> **Task details**
Reproduce the data below verbatim, line by line, omitting the pictures from your output.

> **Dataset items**
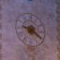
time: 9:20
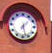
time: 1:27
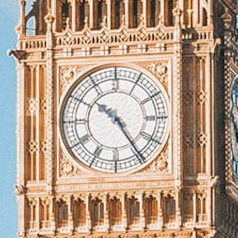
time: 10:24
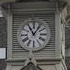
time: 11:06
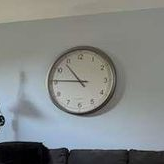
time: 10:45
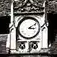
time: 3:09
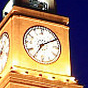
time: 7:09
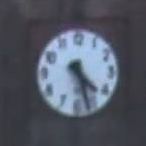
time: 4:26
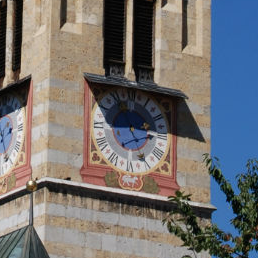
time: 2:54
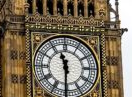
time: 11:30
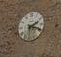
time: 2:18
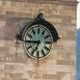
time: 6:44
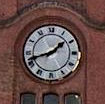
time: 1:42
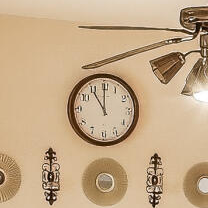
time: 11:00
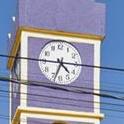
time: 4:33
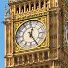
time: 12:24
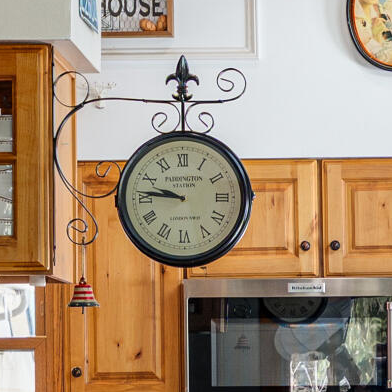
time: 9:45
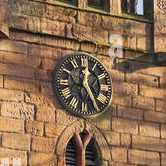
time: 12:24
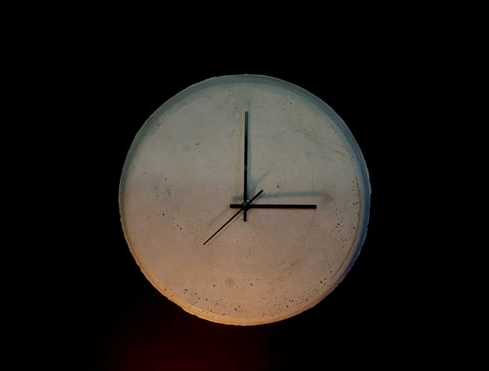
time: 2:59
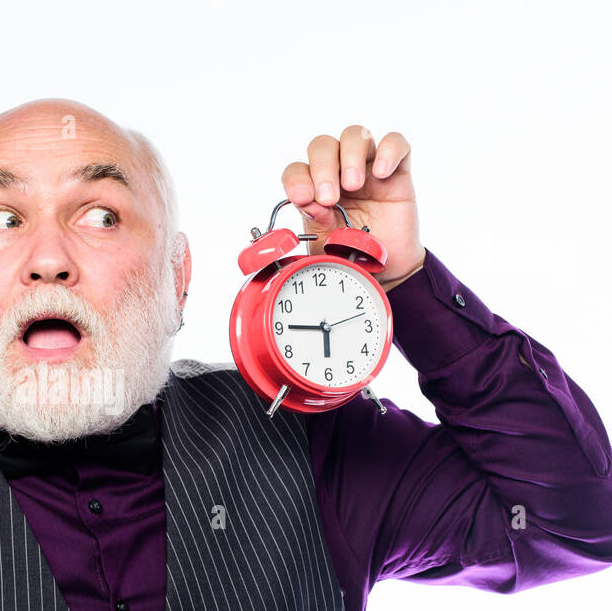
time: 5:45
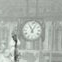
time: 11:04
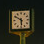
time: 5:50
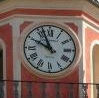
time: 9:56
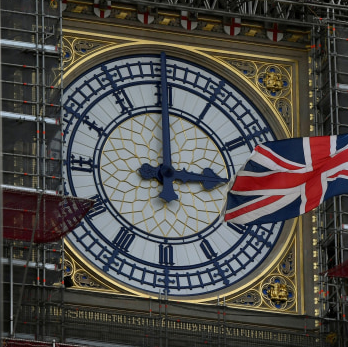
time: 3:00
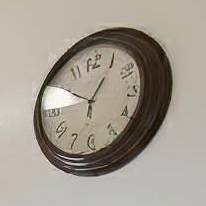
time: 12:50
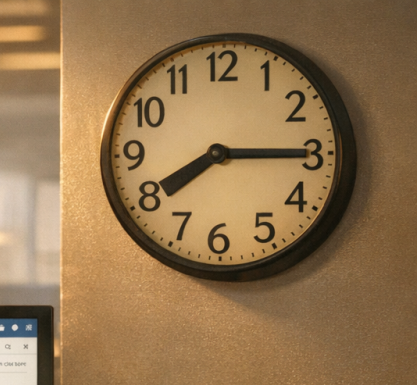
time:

> **Solution for this exercise**
time: 9:20
time: 1:27
time: 10:24
time: 11:06
time: 10:45
time: 3:09
time: 7:09
time: 4:26
time: 2:54
time: 11:30
time: 2:18
time: 6:44
time: 1:42
time: 11:00
time: 4:33
time: 12:24
time: 9:45
time: 12:24
time: 2:59
time: 5:45
time: 11:04
time: 5:50
time: 9:56
time: 3:00
time: 12:50
time:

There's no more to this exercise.